Globalement, et même si je ne suis pas d'accord avec son analyse, je confirme les éléments factuels que vous a exposés Alain Zabulon. Ils correspondent d'ailleurs à ce que je vous avais dit au cours de ma première audition. Sur ce point précis, cependant, je crois que M. Zabulon se trompe tout en étant de bonne foi. Le cahier d'appels qu'il vous a montré est celui du lundi et il est exact que, ce jour-là, c'est moi qui ai appelé. Mais je n'ai pu le joindre car il n'était pas disponible. Son secrétariat m'a assuré qu'il me rappellerait. Or, ce rappel est intervenu, dans mes souvenirs, le mardi. C'est donc le mardi qu'intervient le quiproquo que nous relatons tous deux : sa secrétaire me dit qu'elle va me le passer mais, dans l'intervalle, il avait pris un autre appel. Si je n'ai pas rappelé ensuite M. Zabulon, c'est que sa secrétaire m'avait dit qu'elle me rappellerait. Du reste, M. Zabulon ne l'exclut pas dans sa déposition.
Il n'est pas facile de joindre un membre du cabinet du Président de la République. Sachant que je suis plus disponible que lui, je préfère attendre que ce soit lui qui m'appelle.
Intervient ensuite la dépêche AFP du 21 décembre qui révèle mon contact avec la présidence de la République. Mediapart, qui est à l'origine de cette information, invoque « des sources officielles », si bien que j'ai le sentiment de m'être fait flouer.
M. Zabulon soupçonne pour sa part qu'il a été instrumentalisé. C'est inexact. J'ai du respect pour le préfet Zabulon et je n'ai nullement voulu l'instrumentaliser. Je souhaitais effectuer une démarche confidentielle auprès du premier magistrat de ce pays pour lui dire que je détenais la vérité. Du reste, même s'il ne vous l'a pas dit, la première question qu'Alain Zabulon me pose est : « Détenez-vous encore cet enregistrement ? » Je lui ai répondu par l'affirmative.
Vous n'avez pas non plus demandé précisément à M. Zabulon ce qu'il m'avait conseillé de faire s'agissant de la lettre. Il ne m'a pas invité à l'envoyer.

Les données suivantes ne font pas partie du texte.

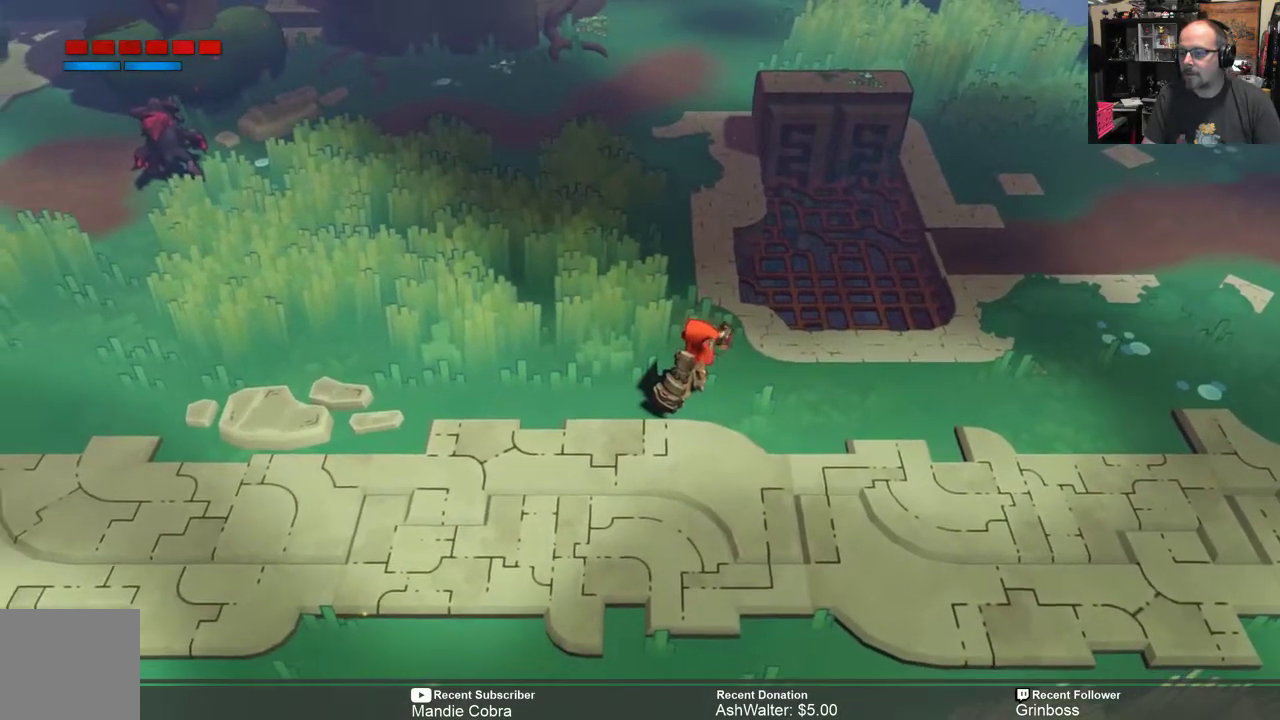
{"buttons": ["R2"], "left_stick": "center", "right_stick": "center", "events": []}
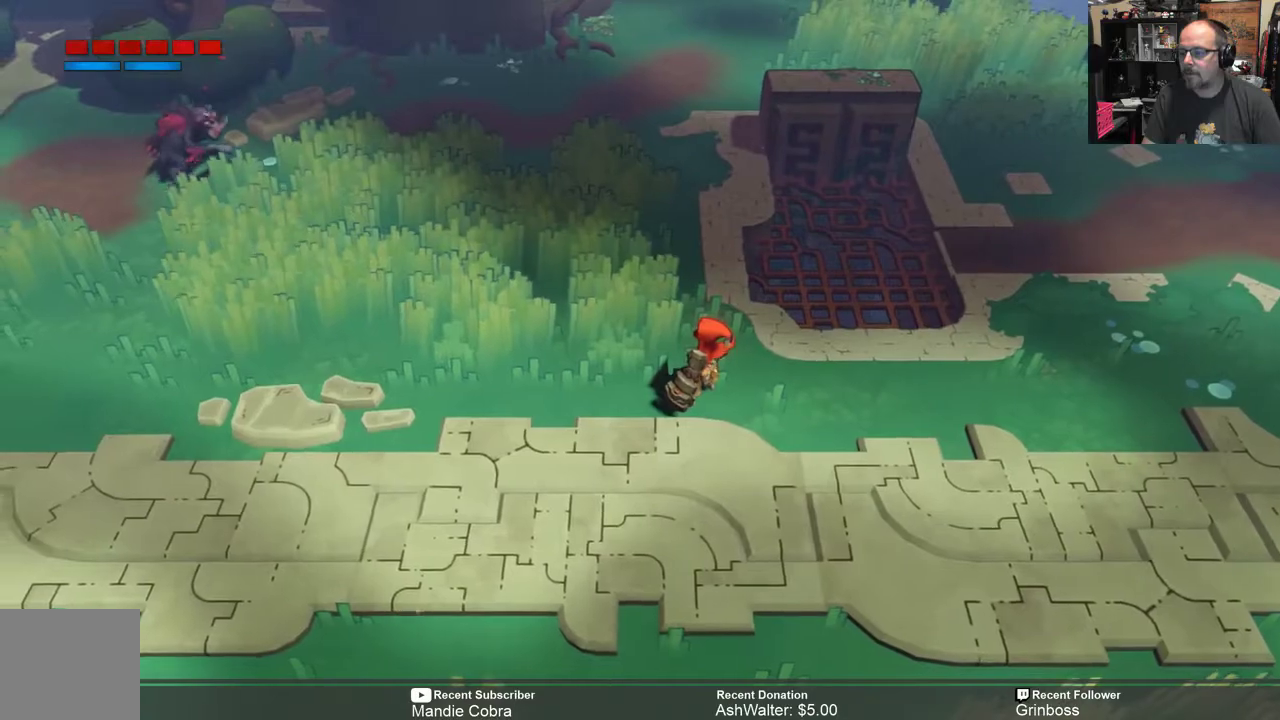
{"buttons": ["R2"], "left_stick": "center", "right_stick": "center", "events": [[283, "A", "down"], [500, "A", "up"]]}
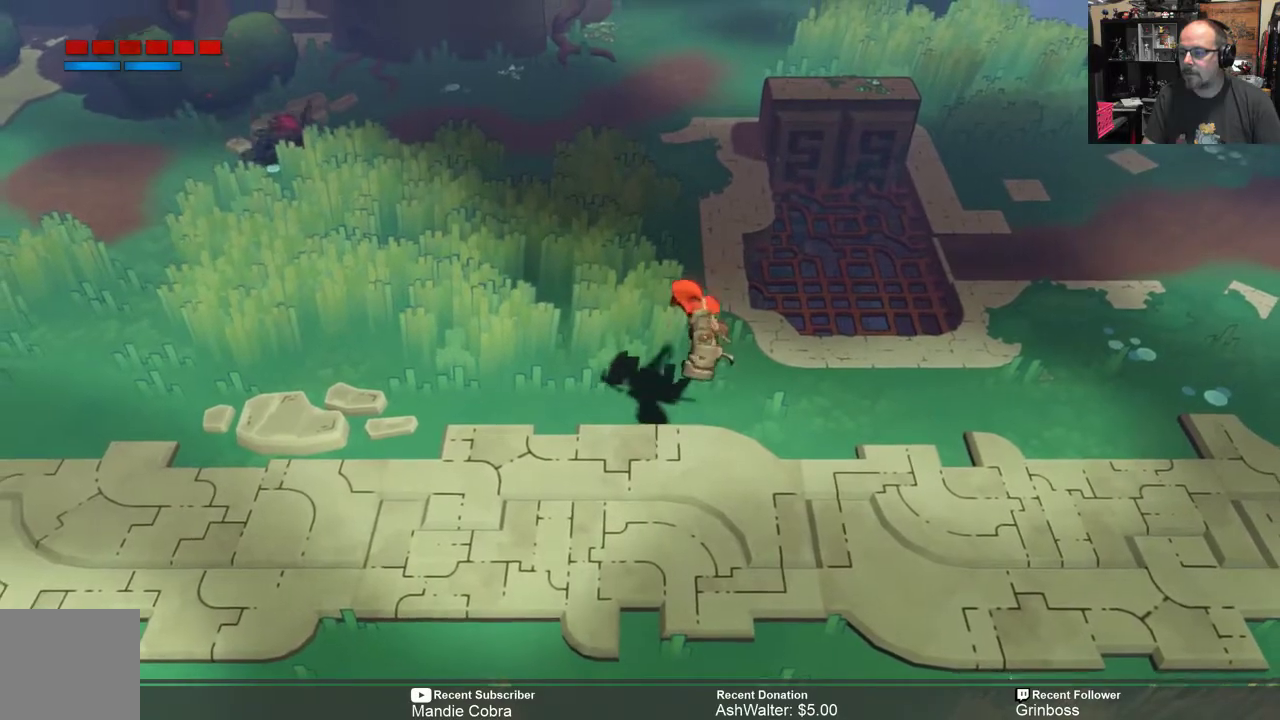
{"buttons": ["R2"], "left_stick": "right", "right_stick": "center", "events": [[367, "left_stick", "right"]]}
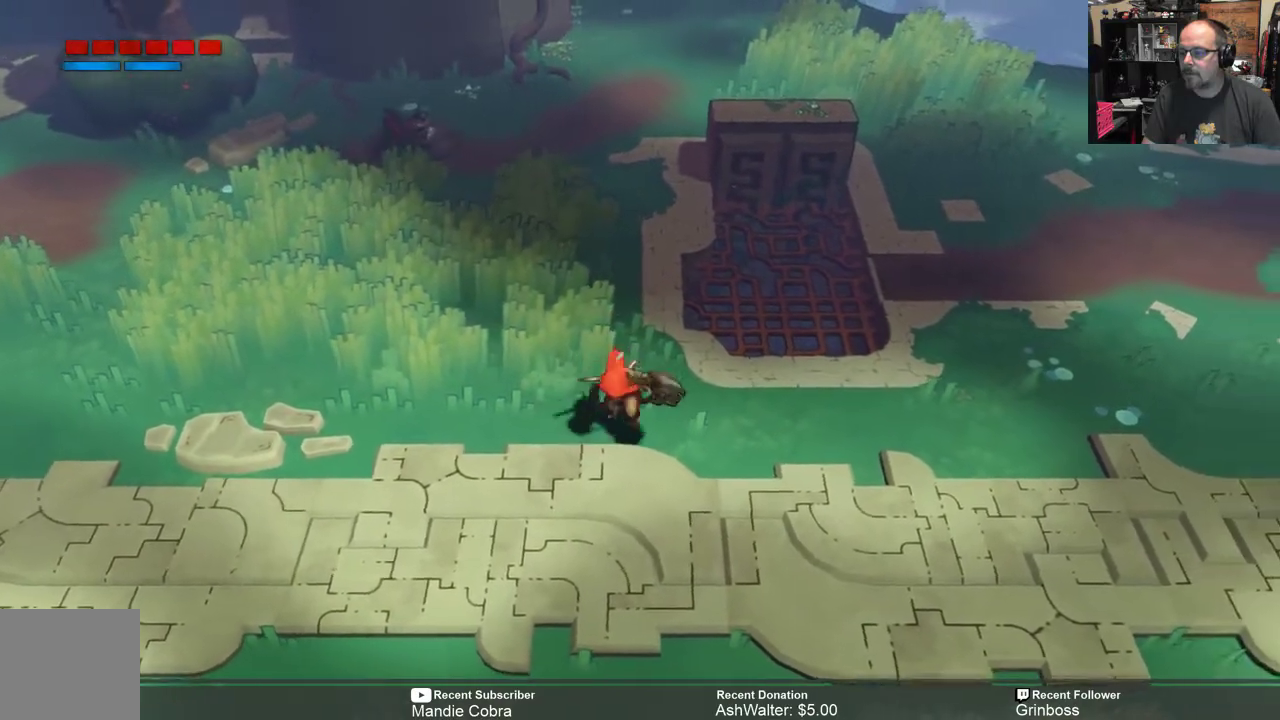
{"buttons": ["R2"], "left_stick": "right", "right_stick": "center", "events": []}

Ce qu'il m'a dit, c'est : « Ne faites rien, je reviens vers vous. ». Ce que l'on retrouve dans sa déposition : « Je ne lui dis pas : “Faites ceci ou ne faites pas cela.” »
Au rapporteur, qui vous demandait tout à l'heure pour quelles raisons vous n'aviez pas saisi la justice après votre entretien avec M. Zabulon, vous avez répondu en rappelant pourquoi vous ne l'aviez pas fait en 2001 et en signalant que tout parlementaire aurait pu le faire. Mais vous, pourquoi n'avez-vous pas saisi la justice après ce rendez-vous manqué avec M. Zabulon ?
Mais je l'ai fait, monsieur le député. Dès que j'ai eu connaissance de la dépêche AFP du 21 décembre, j'ai pris contact avec le juge Daïeff. J'ai du reste remis au président de Courson une copie de cette correspondance.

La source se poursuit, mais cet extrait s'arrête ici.